ChuanXu1 commented 9 months ago

@Tripfantasy, this model is available in CellTypist as "Mouse_Isocortex_Hippocampus.pkl".

For processing these files into a h5ad object, I am not sure of a standard way, but below is the code I usually used to do this:

import pandas as pd
import h5py
import scanpy as sc
from scipy.sparse import csr_matrix

f = h5py.File('expression_matrix.hdf5', 'r')

adata = sc.AnnData(csr_matrix(f['data']['counts'][()])).T
adata.var_names = [g.decode('utf-8') for g in f['data']['gene'][()]]
adata.obs_names = [c.decode('utf-8') for c in f['data']['samples'][()]]
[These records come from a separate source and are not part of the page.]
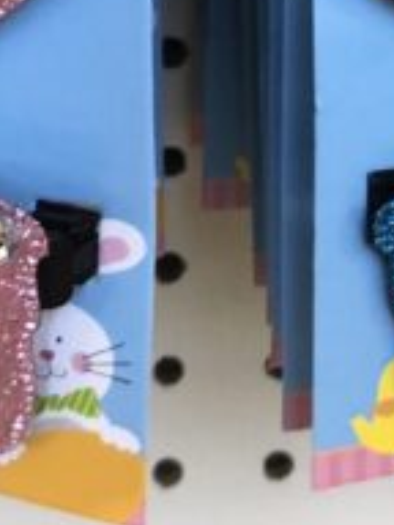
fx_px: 2261
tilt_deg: -12.2
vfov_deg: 12.0
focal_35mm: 149
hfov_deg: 10.0
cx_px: 257
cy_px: -479
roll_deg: -0.8
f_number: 1.8
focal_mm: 3.99
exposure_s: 1/30
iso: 32
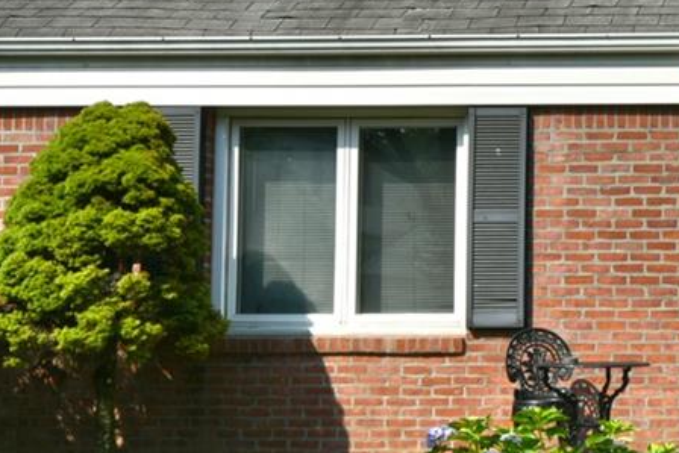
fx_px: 1207
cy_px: 264
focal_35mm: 64
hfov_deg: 26.5
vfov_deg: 21.2
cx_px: 890
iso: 100
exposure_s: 1/200
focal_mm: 14
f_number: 16
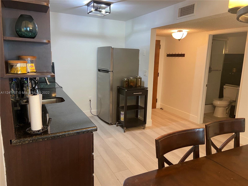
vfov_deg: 53.1
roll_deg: -2.0
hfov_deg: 67.3
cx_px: 124
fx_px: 186
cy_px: 93
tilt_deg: -11.4
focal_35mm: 26
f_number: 1.8
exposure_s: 1/60
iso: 200
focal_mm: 4.25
coor = pd.read_csv('tsne.csv', index_col = 0)
assert coor.shape[0] == coor.index.intersection(adata.obs_names).size
assert coor.shape[0] == len(adata.obs_names)
adata.obsm['X_umap'] = coor.loc[adata.obs_names].values

meta = pd.read_csv('metadata.csv', index_col = 0)
assert meta.shape[0] == meta.index.intersection(adata.obs_names).size
assert meta.shape[0] < len(adata.obs_names)
adata = adata[meta.index].copy()
adata.obs = meta

adata.write('Yao_2021.h5ad')
Tripfantasy commented 9 months ago

Oh neat! Thank you for the clarification, this helps a lot.